Tandis que Donald Trump ordonne la divulgation de fichiers gouvernementaux sur les UAP et que la NASA maintient ses programmes d’étude, les universités américaines demeurent étrangement silencieuses. Une étude révèle l’ampleur du stigma académique qui freine encore la recherche scientifique sur ce sujet désormais officiellement reconnu.
L’année 2026 marque un tournant dans la reconnaissance officielle des phénomènes aériens non identifiés. Le 19 février dernier, le président Trump a ordonné au Pentagone et aux agences fédérales de divulguer leurs fichiers sur les UAP et la vie extraterrestre, promettant des « révélations jamais vues auparavant ». Parallèlement, la NASA maintient ses efforts de recherche malgré les controverses, et une première revue académique dédiée aux études UAP voit le jour. Pourtant, un fossé béant persiste entre cette reconnaissance gouvernementale et l’engagement des institutions académiques.
Un stigma académique persistant et quantifié
Une étude récente de 2024 révèle l’ampleur du problème : 28% des universitaires américains voteraient contre la titularisation d’un collègue menant des recherches sur les UAP, même s’ils estiment personnellement que le sujet mérite d’être étudié scientifiquement. Ce chiffre illustre le paradoxe d’une communauté académique qui reconnaît intellectuellement la légitimité du sujet tout en le sanctionnant professionnellement.
Cette réticence se traduit par une absence criante d’infrastructures de recherche : aucune université majeure n’a créé de centre de recherche UAP dédié, aucune agence scientifique fédérale n’offre de subventions compétitives spécifiquement dédiées à ce domaine, et aucun programme doctoral ne forme les futurs chercheurs aux méthodologies d’investigation des phénomènes aériens anormaux.
Des contraintes budgétaires qui compliquent la donne
Le contexte budgétaire de 2026 n’aide pas à lever ces obstacles. La National Science Foundation (NSF) fait face à des restrictions sévères avec des coupes initialement proposées à 55% par l’administration Trump. Bien que le Congrès ait rejeté les réductions les plus drastiques, les retards dans l’autorisation des fonds ont ralenti l’attribution des subventions, créant un environnement peu propice aux nouveaux domaines de recherche.
La NASA, malgré son engagement affiché dans la recherche UAP, subit également des restrictions budgétaires qui touchent plusieurs de ses programmes scientifiques. Dans ce contexte tendu, les projets de recherche UAP peinent à trouver leur place dans les priorités de financement.
Les premiers signes d’une institutionnalisation scientifique
Malgré ces obstacles, des initiatives émergent pour légitimer scientifiquement le domaine. Limina: The Journal of UAP Studies constitue une première historique en tant que revue académique à comité de lecture exclusivement dédiée aux études UAP. Publiée par The Society for UAP Studies, cette publication utilise un processus rigoureux de révision en double aveugle et accepte des soumissions interdisciplinaires couvrant les sciences naturelles, sociales, la psychologie et les humanités.
Un numéro spécial est prévu pour la première moitié de 2026, avec un accent particulier sur les perspectives du Sud Global, élargissant ainsi le champ géographique et culturel des études UAP au-delà du prisme occidental traditionnel.
NASA : entre engagement et résistance au stigma
La NASA illustre parfaitement les tensions actuelles autour de la recherche UAP. L’agence spatiale maintient son engagement malgré le harcèlement en ligne subi par les membres de son comité indépendant UAP. Mark McInerney, nommé directeur de la recherche UAP, s’efforce de « transformer la conversation sur les UAP du sensationnalisme vers la science« .
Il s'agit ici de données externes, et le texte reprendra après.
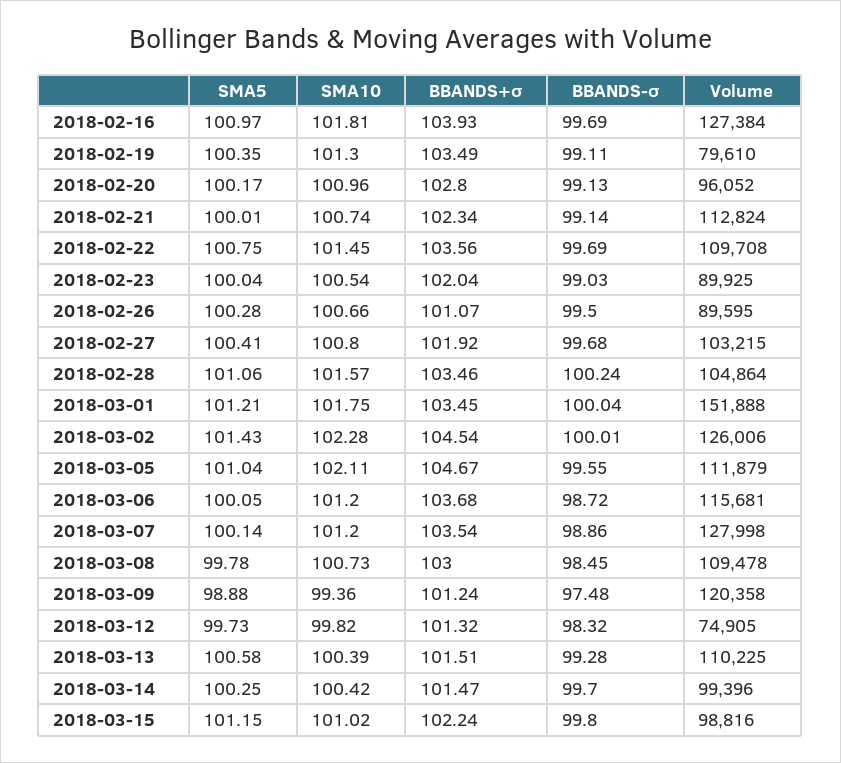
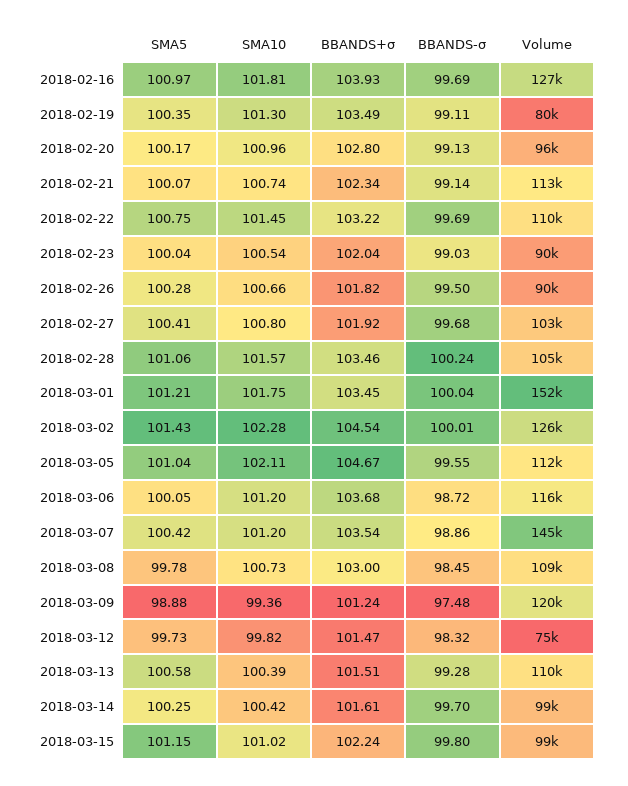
  {
    "SMA5": {
      "2018-02-16": 100.97,
      "2018-02-19": 100.35,
      "2018-02-20": 100.17,
-     "2018-02-21": 100.01,
+     "2018-02-21": 100.07,
      "2018-02-22": 100.75,
      "2018-02-23": 100.04,
      "2018-02-26": 100.28,
      "2018-02-27": 100.41,
      "2018-02-28": 101.06,
      "2018-03-01": 101.21,
      "2018-03-02": 101.43,
      "2018-03-05": 101.04,
      "2018-03-06": 100.05,
-     "2018-03-07": 100.14,
+     "2018-03-07": 100.42,
      "2018-03-08": 99.78,
      "2018-03-09": 98.88,
      "2018-03-12": 99.73,
      "2018-03-13": 100.58,
      "2018-03-14": 100.25,
      "2018-03-15": 101.15
    },
    "SMA10": {
      "2018-02-16": 101.81,
      "2018-02-19": 101.3,
      "2018-02-20": 100.96,
      "2018-02-21": 100.74,
      "2018-02-22": 101.45,
      "2018-02-23": 100.54,
      "2018-02-26": 100.66,
      "2018-02-27": 100.8,
      "2018-02-28": 101.57,
      "2018-03-01": 101.75,
      "2018-03-02": 102.28,
      "2018-03-05": 102.11,
      "2018-03-06": 101.2,
      "2018-03-07": 101.2,
      "2018-03-08": 100.73,
      "2018-03-09": 99.36,
      "2018-03-12": 99.82,
      "2018-03-13": 100.39,
      "2018-03-14": 100.42,
      "2018-03-15": 101.02
    },
    "BBANDS+σ": {
      "2018-02-16": 103.93,
      "2018-02-19": 103.49,
      "2018-02-20": 102.8,
      "2018-02-21": 102.34,
-     "2018-02-22": 103.56,
+     "2018-02-22": 103.22,
      "2018-02-23": 102.04,
-     "2018-02-26": 101.07,
+     "2018-02-26": 101.82,
      "2018-02-27": 101.92,
      "2018-02-28": 103.46,
      "2018-03-01": 103.45,
      "2018-03-02": 104.54,
      "2018-03-05": 104.67,
      "2018-03-06": 103.68,
      "2018-03-07": 103.54,
      "2018-03-08": 103,
      "2018-03-09": 101.24,
-     "2018-03-12": 101.32,
+     "2018-03-12": 101.47,
      "2018-03-13": 101.51,
-     "2018-03-14": 101.47,
+     "2018-03-14": 101.61,
      "2018-03-15": 102.24
    },
    "BBANDS-σ": {
      "2018-02-16": 99.69,
      "2018-02-19": 99.11,
      "2018-02-20": 99.13,
      "2018-02-21": 99.14,
      "2018-02-22": 99.69,
      "2018-02-23": 99.03,
      "2018-02-26": 99.5,
      "2018-02-27": 99.68,
      "2018-02-28": 100.24,
      "2018-03-01": 100.04,
      "2018-03-02": 100.01,
      "2018-03-05": 99.55,
      "2018-03-06": 98.72,
      "2018-03-07": 98.86,
      "2018-03-08": 98.45,
      "2018-03-09": 97.48,
      "2018-03-12": 98.32,
      "2018-03-13": 99.28,
      "2018-03-14": 99.7,
      "2018-03-15": 99.8
    },
    "Volume": {
      "2018-02-16": 127384,
      "2018-02-19": 79610,
      "2018-02-20": 96052,
      "2018-02-21": 112824,
      "2018-02-22": 109708,
      "2018-02-23": 89925,
      "2018-02-26": 89595,
      "2018-02-27": 103215,
      "2018-02-28": 104864,
      "2018-03-01": 151888,
      "2018-03-02": 126006,
      "2018-03-05": 111879,
      "2018-03-06": 115681,
-     "2018-03-07": 127998,
+     "2018-03-07": 145000,
      "2018-03-08": 109478,
      "2018-03-09": 120358,
      "2018-03-12": 74905,
      "2018-03-13": 110225,
      "2018-03-14": 99396,
      "2018-03-15": 98816
    }
  }

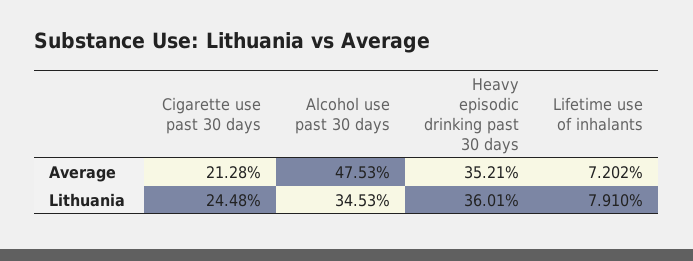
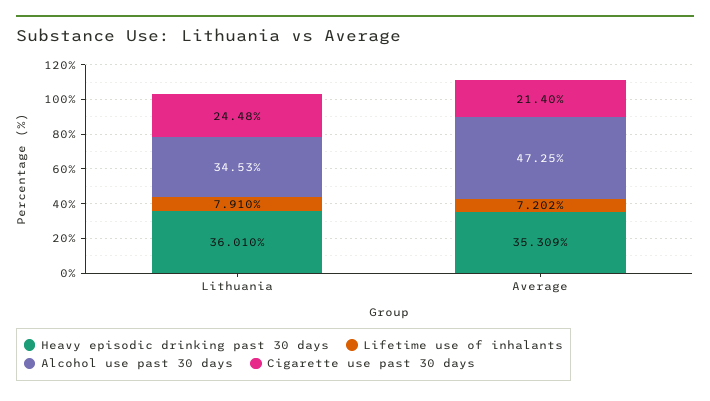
  {
    "Cigarette use past 30 days": {
-     "Average": 21.28,
+     "Average": 21.4,
      "Lithuania": 24.48
    },
    "Alcohol use past 30 days": {
-     "Average": 47.53,
+     "Average": 47.25,
      "Lithuania": 34.53
    },
    "Heavy episodic drinking past 30 days": {
-     "Average": 35.21,
+     "Average": 35.309,
      "Lithuania": 36.01
    },
    "Lifetime use of inhalants": {
      "Average": 7.202,
      "Lithuania": 7.91
    }
  }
L’agence exploite ses satellites d’observation terrestre et ses capacités d’intelligence artificielle pour soutenir les investigations gouvernementales, démontrant qu’une approche scientifique rigoureuse est possible malgré les controverses. Cette position de la NASA contraste avec la prudence excessive des universités.
Un écart difficile à justifier
L’administration Trump promet des divulgations imminentes par l’intermédiaire de l’All-domain Anomaly Resolution Office (AARO), bien que d’anciens responsables comme Sean Kirkpatrick restent sceptiques sur la portée réelle de ces annonces. Néanmoins, l’écart grandissant entre ce que les gouvernements reconnaissent officiellement et ce que les universités acceptent d’étudier devient difficile à expliquer sur des bases purement intellectuelles.
Ce paradoxe soulève des questions fondamentales sur la capacité de la communauté scientifique à s’adapter rapidement aux évolutions de la reconnaissance officielle de certains phénomènes. Alors que les instances gouvernementales normalisent progressivement l’étude des UAP, le monde académique semble encore prisonnier de décennies de stigmatisation, remettant en question sa capacité à saisir les opportunités de recherche émergentes dans ce domaine en pleine transformation.